Very soon, IoT edge devices will be able to perform video analytics tasks. Researchers at Purdue University have recently achieved a step forward in conducting computationally heavy tasks such as video analytics within resource-constrained IoT devices. This breakthrough opens up newer avenues and use cases for IoT and machine intelligence.
This post is adopted from the original report published by Purdue University.
Purdue University researchers received an Amazon Research Award for their development of a method to perform analytics on streaming video running on small devices linked together in the Internet of Things (IoT). This method can perform computationally expensive tasks, such as object detection and face recognition, in real time and provide guarantees about the accuracy.
Saurabh Bagchi, professor of electrical and computer engineering and computer science (by courtesy) at Purdue University, and his team developed the method in collaboration with researchers from the University of Wisconsin-Madison. The work was recently recognized by Amazon Web Services (AWS) through the Amazon Research Awards (ARA) program, one of 18 awardees in the Applied Machine Learning worldwide competition. The program oﬀers unrestricted funds and AWS promotional credits to support research at academic institutions and nonprofit organizations.
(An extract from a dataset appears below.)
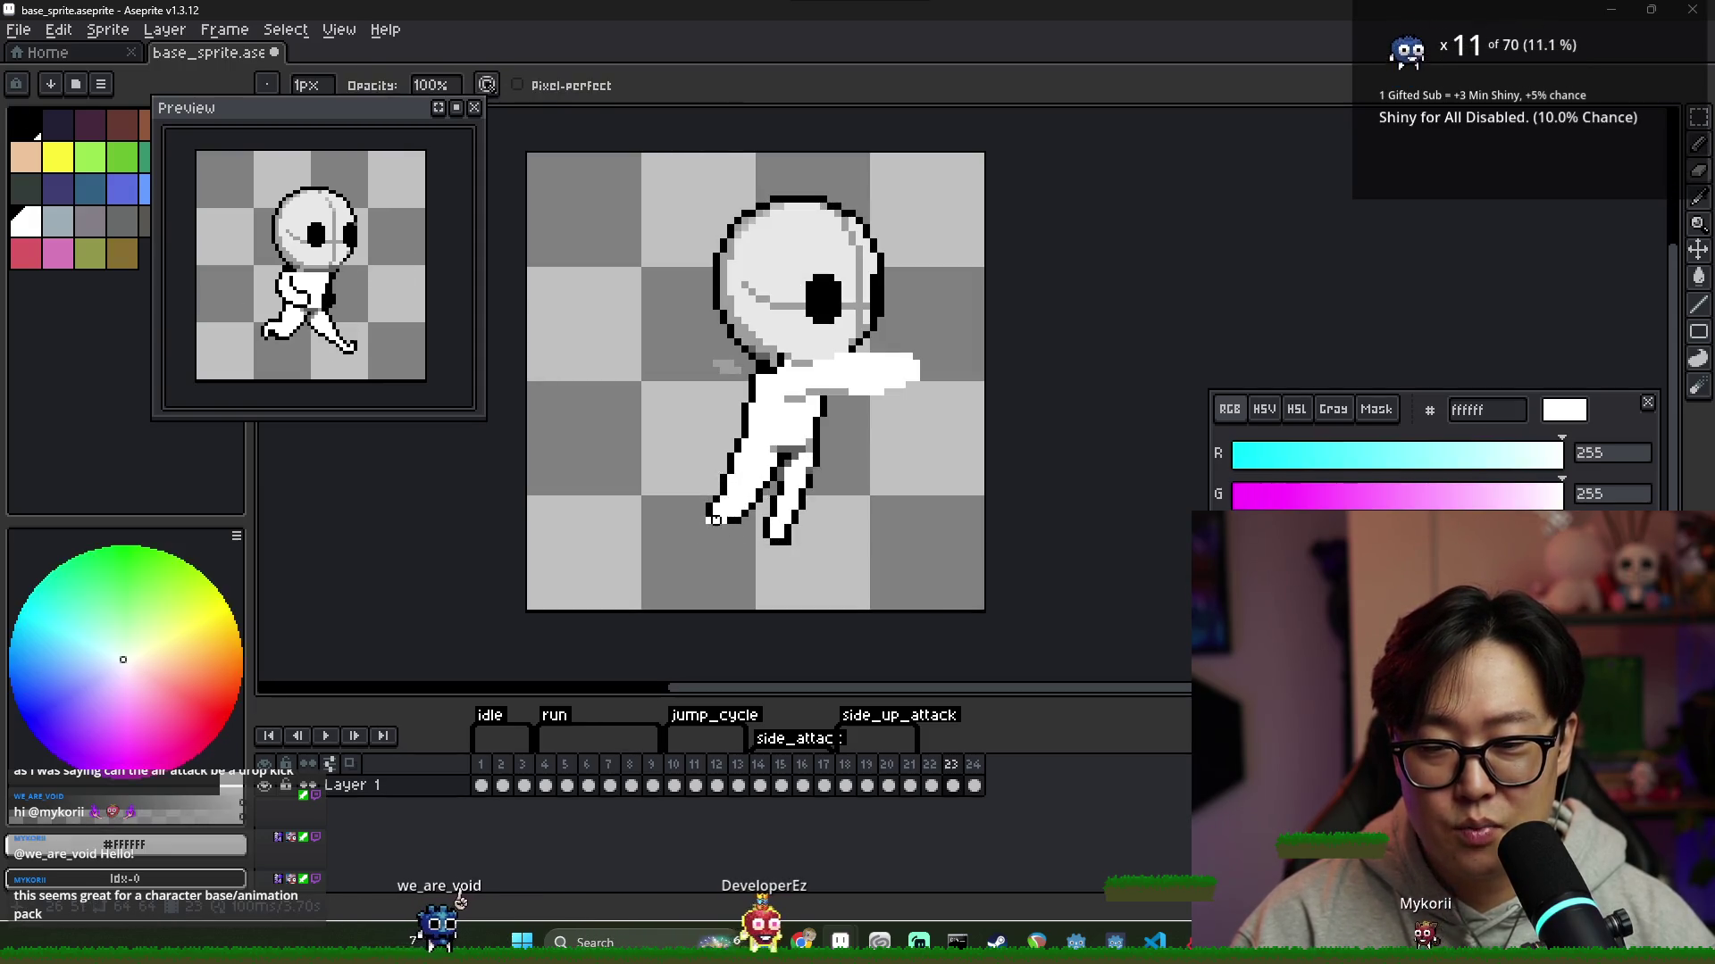
pyautogui.keyDown('alt'); pyautogui.click(724, 528); pyautogui.keyUp('alt')
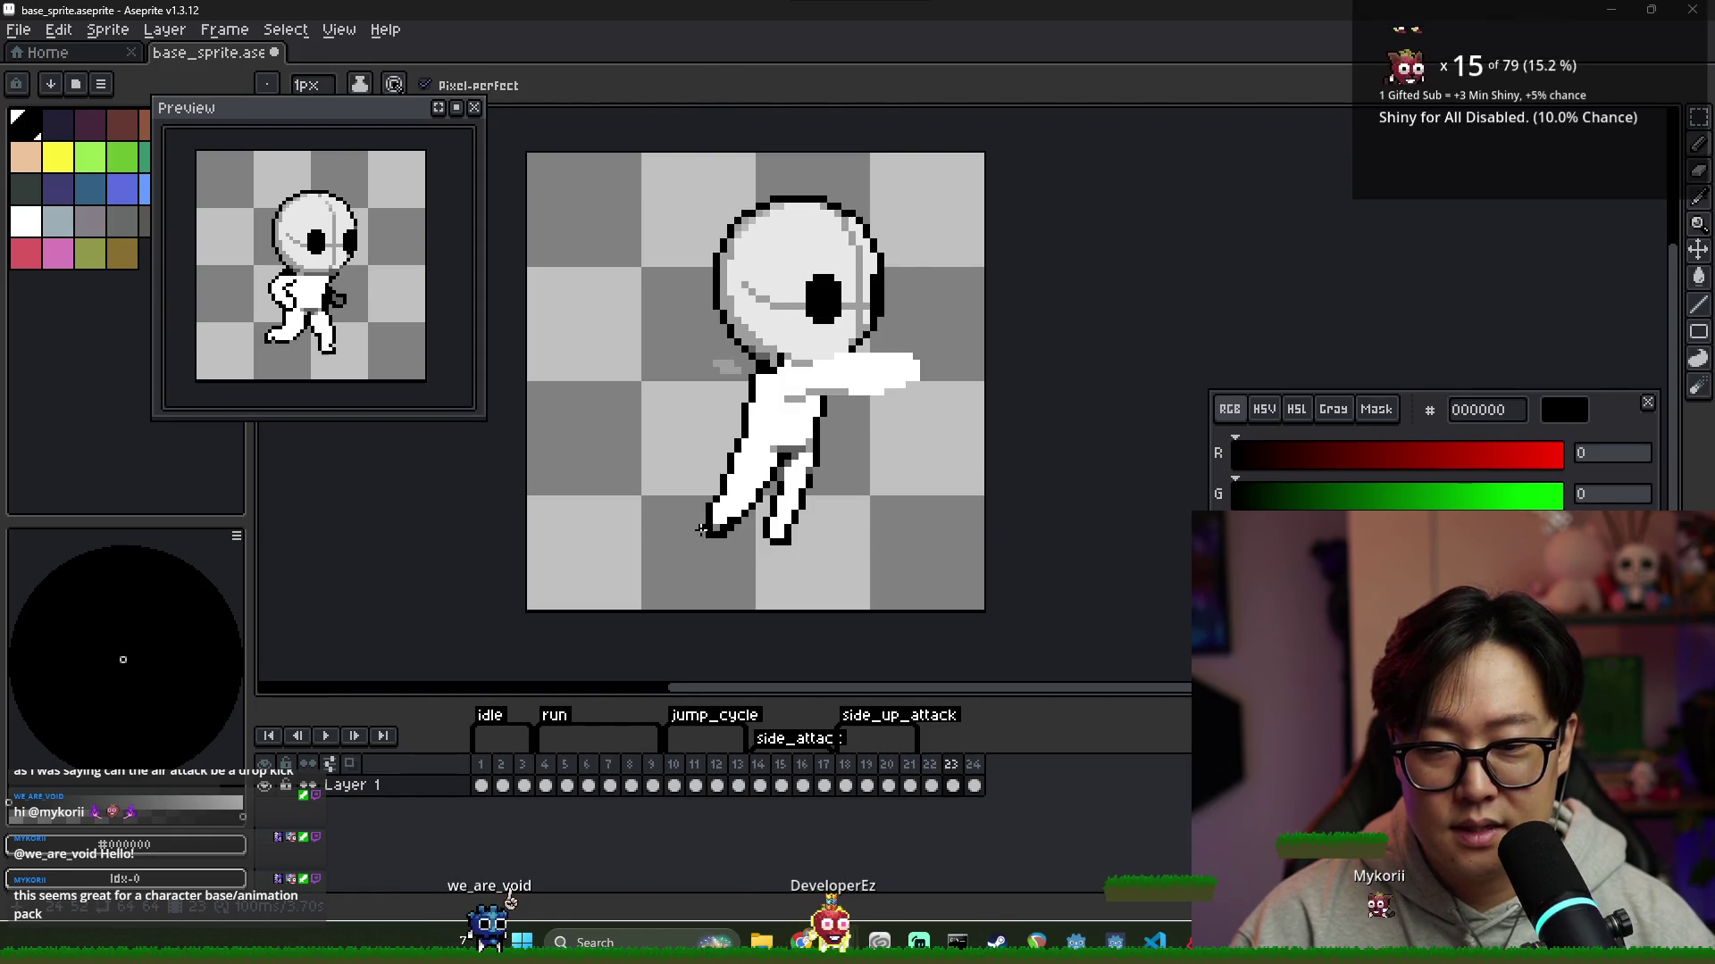
pyautogui.press('e')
Challenges & Opportunities in Edge Video Analytics
“It had been believed to be impossible to create machine learning models for these demanding tasks that can provide some guarantees, even in the face of uncertainties,” said Bagchi, who also directs the Center for Resilient Infrastructures, Systems and Processes (CRISP). “Hopefully, this provides the community with a path forward, including adoption in many real-world settings where this is a current technology bottleneck.”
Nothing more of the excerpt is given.